* _GIVEN PASSAGE_

○ ○ ○ ○ ○ ○ ○

Sequence-assisted peptide synthesis (SAPS).

In solid-phase peptide synthesis (SPPS) the growing peptide chain may undergo chain aggregation which can cause serious synthetic problems. A number of investigations concerning this problem have been reported in the chemical literature. During a study of such "difficult sequences" using the Fmoc-protection strategy, we have observed that peptide-chain aggregation may be significantly reduced when certain amino acid sequences are incorporated C-terminally (1). Thus, synthesis of the difficult poly-alanine, (Ala)n, sequence (n < or = 20) has been investigated with (Lys(Boc))m (m < or = 6) and (Glu(tBu))m (m > or = 6) as pre-sequences. With m > or = 3, peptides are obtained as single, homogeneous products while a complex mixture of deletion peptides and corresponding Fmoc-protected peptides is formed (n > or = 6) without the pre-sequence. A mixed pre-sequence, (Lys(Boc)Glu(tBu))3, has a similar favorable effect on the synthetic results, but the positive effect seems confined to a rather narrow framework of amino acids and side-chain protecting groups in the pre-sequence as discussed in the article. Among other reputedly difficult sequences the synthesis of H-(Thr-Val)5-OH, H-Val-Asn-Val-Asn-Val-Gln-Val-Gln-Val-Asp-OH, the Acyl Carrier Protein (65-74) and the human insulin B-chain has been investigated. In all cases introduction of a pre-sequence gives rise to satisfactory synthetic results. In the latter case, the lysine pre-sequence may be cleaved enzymatically to give the desB30 insulin B-chain. NIR-FT Raman studies of the synthesis of the poly-alanine, (Ala)n, sequences have shown that the pre-sequence (Lys(Boc))6 shifts the conformation of the growing peptide chain from a beta-structure (n > or = 6) to a random coil conformation (1c). This result is in agreement with the general observation that SPPS proceeds optimally under random coil conditions.

○ ○ ○ ○ ○ ○ ○

* _DATA EXTRACT_
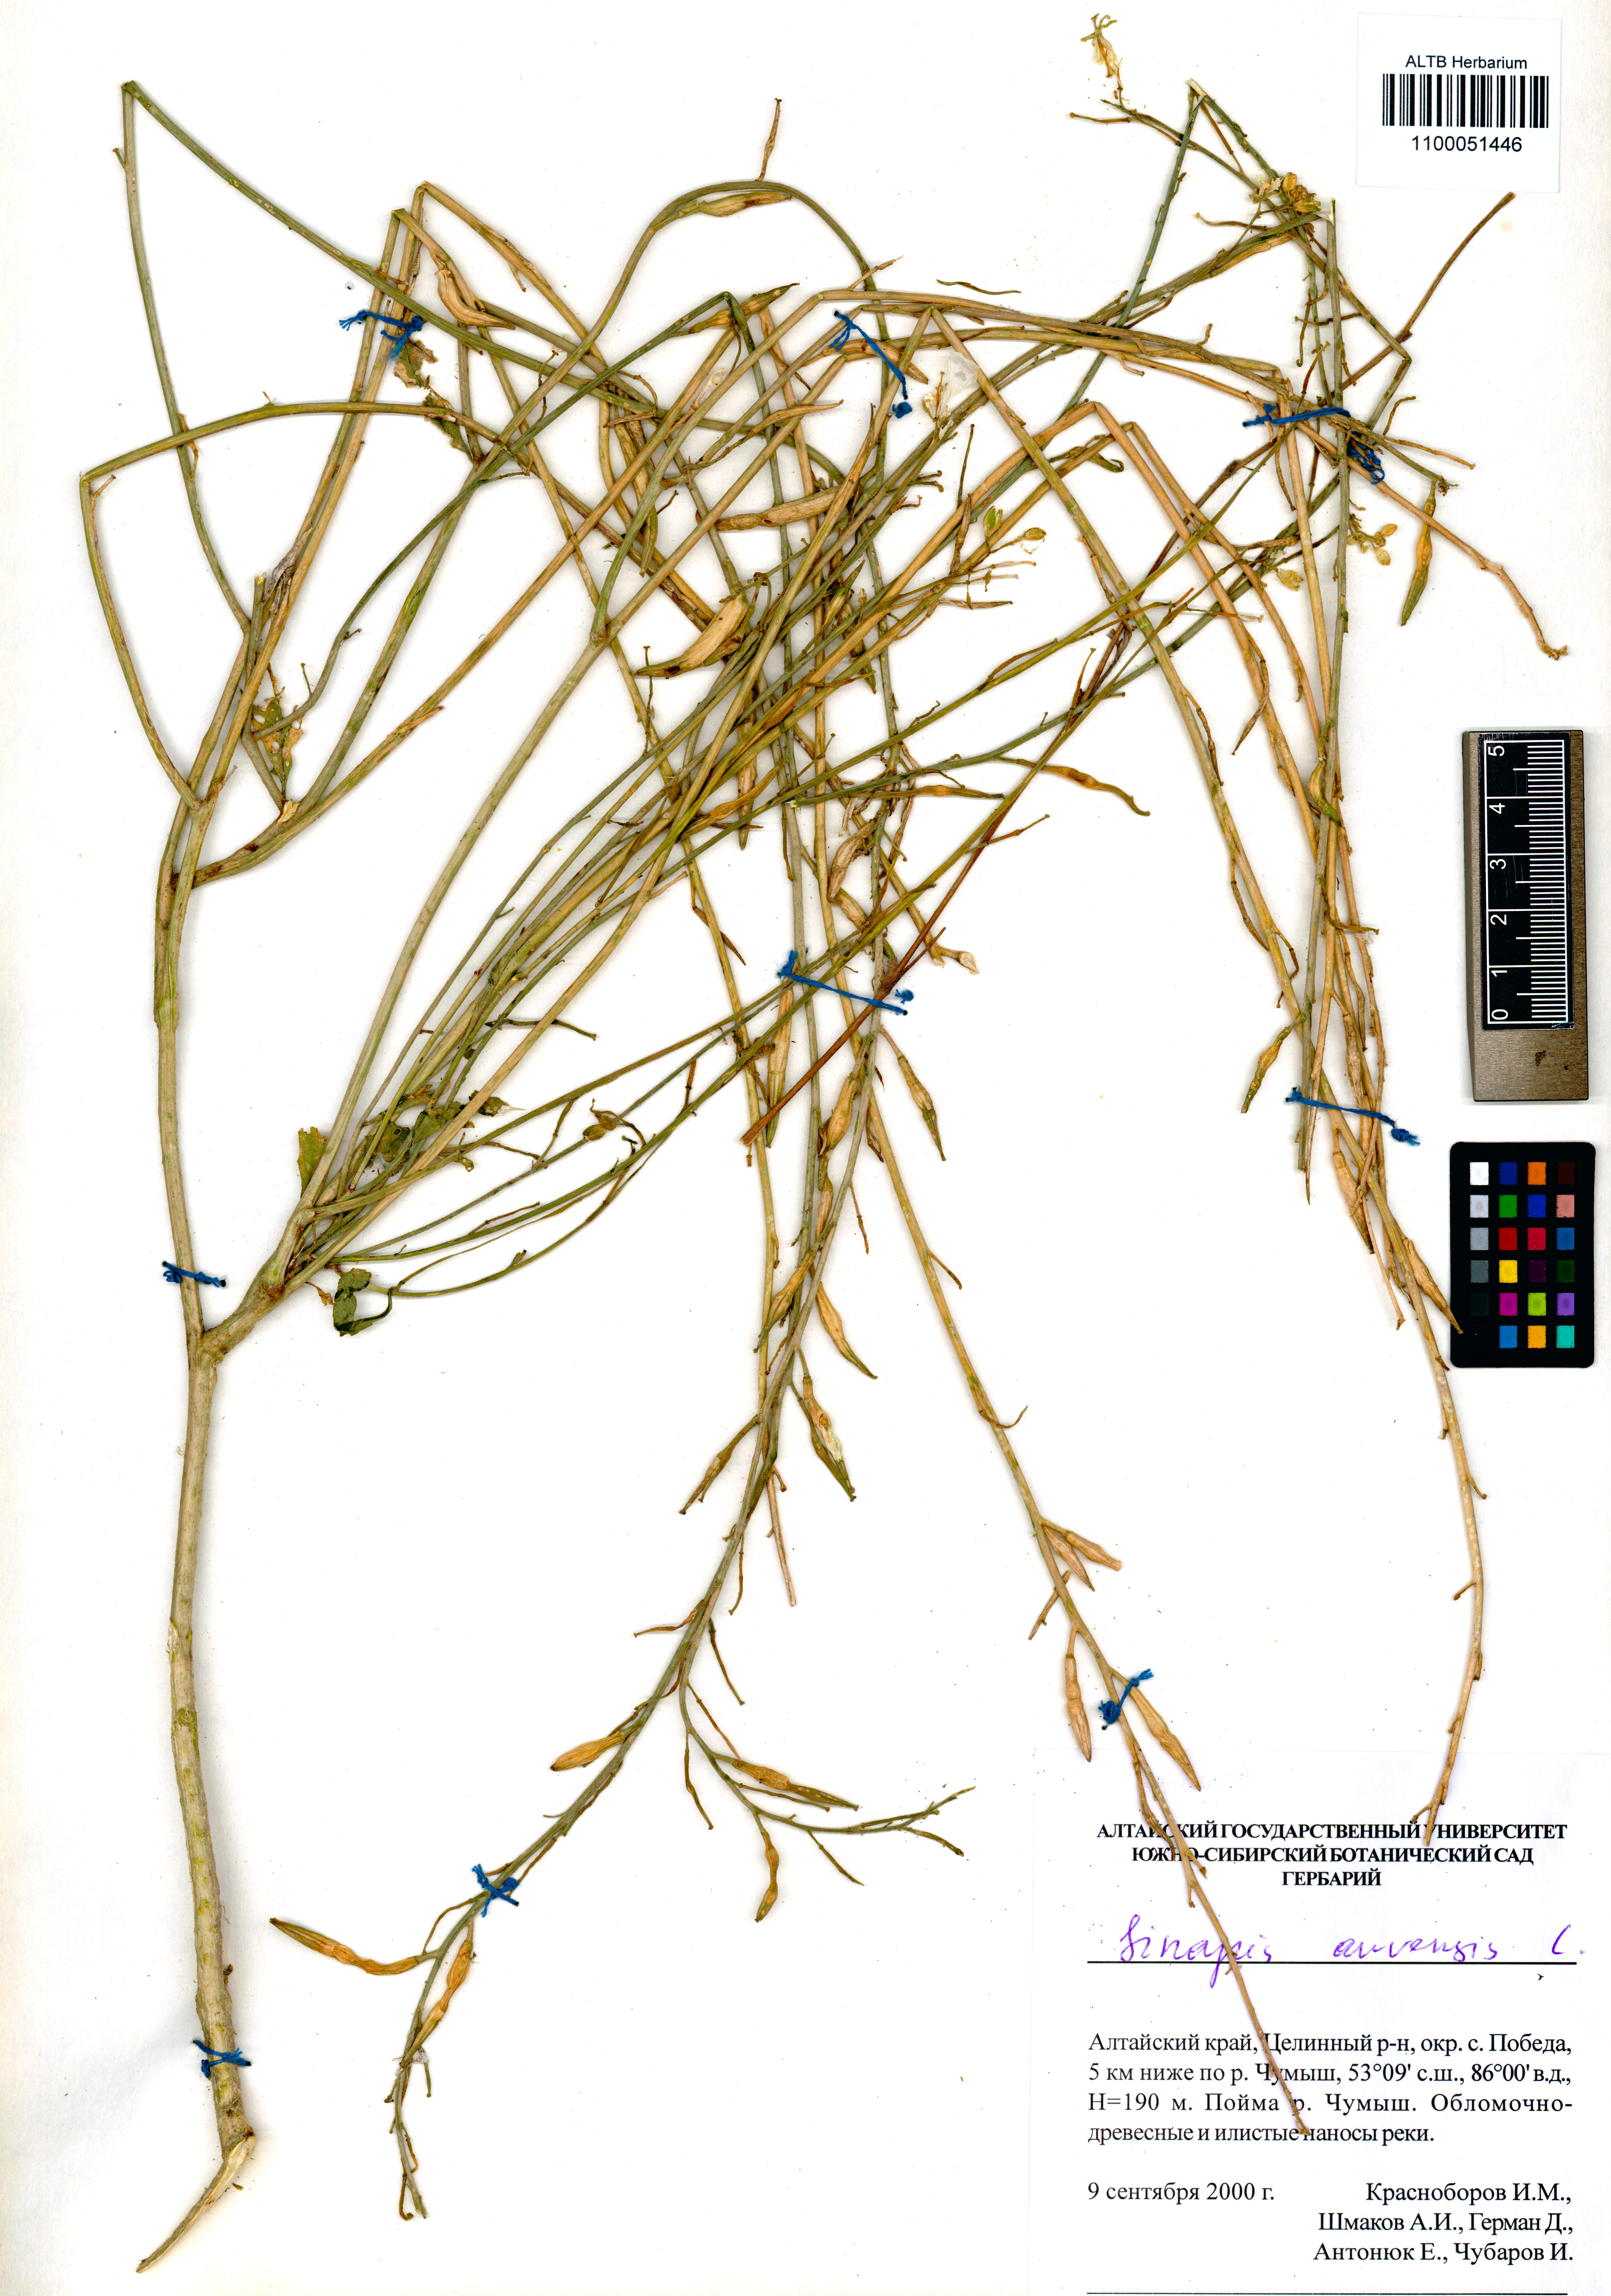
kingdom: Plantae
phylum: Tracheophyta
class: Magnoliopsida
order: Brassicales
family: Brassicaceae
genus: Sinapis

○ ○ ○ ○ ○ ○ ○

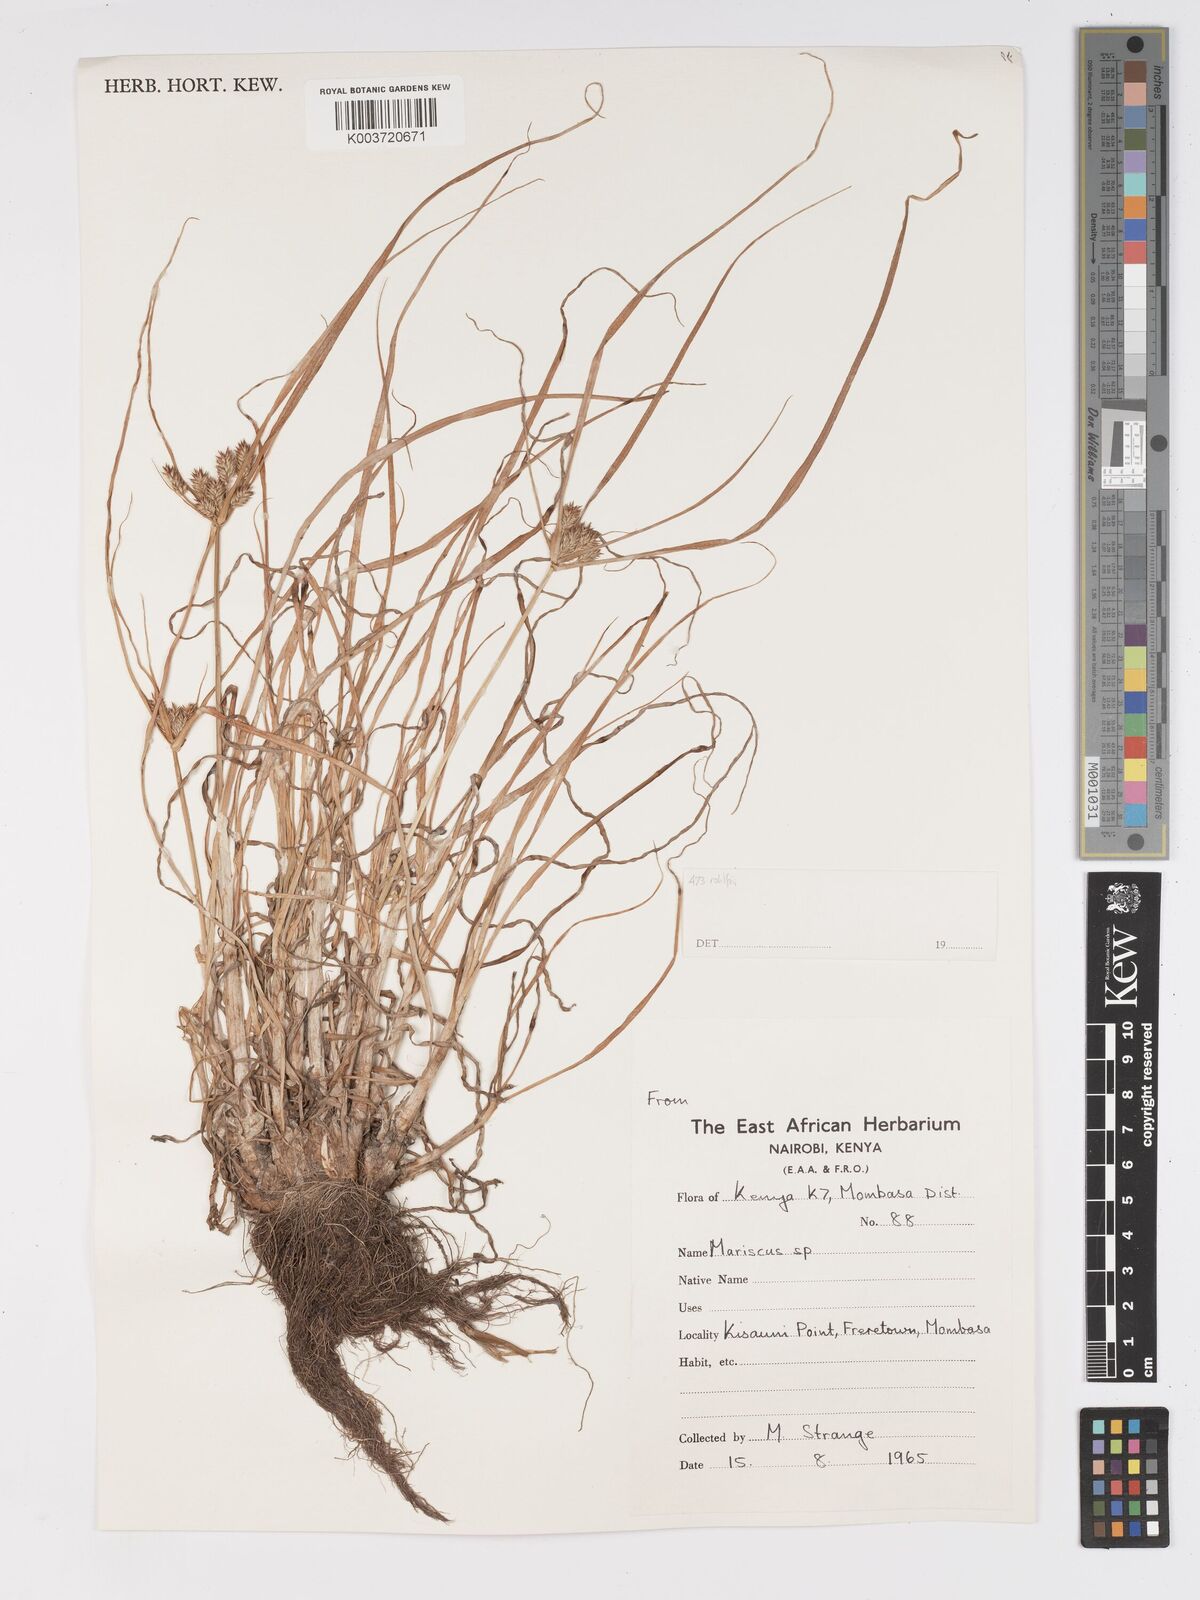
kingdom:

○ ○ ○ ○ ○ ○ ○

* _PROBLEM_
In the passage on sequence-assisted peptide synthesis, recast the paragraph beginning "In solid-phase peptide synthesis (SPPS)" as a shorter bulleted list that keeps its main findings.

* _YOUR RESPONSE_
- In SPPS, aggregation of the growing peptide chain can cause serious synthetic problems.
- Using the Fmoc strategy, adding certain amino acid sequences C-terminally (pre-sequences) was found to reduce this aggregation significantly.
- For poly-alanine, (Ala)n with n ≤ 20, the pre-sequences (Lys(Boc))m and (Glu(tBu))m with m ≥ 3 gave single, homogeneous products. Without a pre-sequence, n ≥ 6 gave a complex mixture of deletion peptides and Fmoc-protected peptides.
- The mixed pre-sequence (Lys(Boc)Glu(tBu))3 worked similarly. However, the benefit seems limited to a narrow range of amino acids and side-chain protecting groups.
- Pre-sequences also gave satisfactory results for other difficult sequences:
  - H-(Thr-Val)5-OH
  - H-Val-Asn-Val-Asn-Val-Gln-Val-Gln-Val-Asp-OH
  - Acyl Carrier Protein (65-74)
  - human insulin B-chain, where the lysine pre-sequence can be cleaved enzymatically to give the desB30 B-chain
- NIR-FT Raman studies showed that (Lys(Boc))6 shifts the poly-alanine chain from a beta-structure (n ≥ 6) to a random coil. This agrees with the observation that SPPS works best under random coil conditions.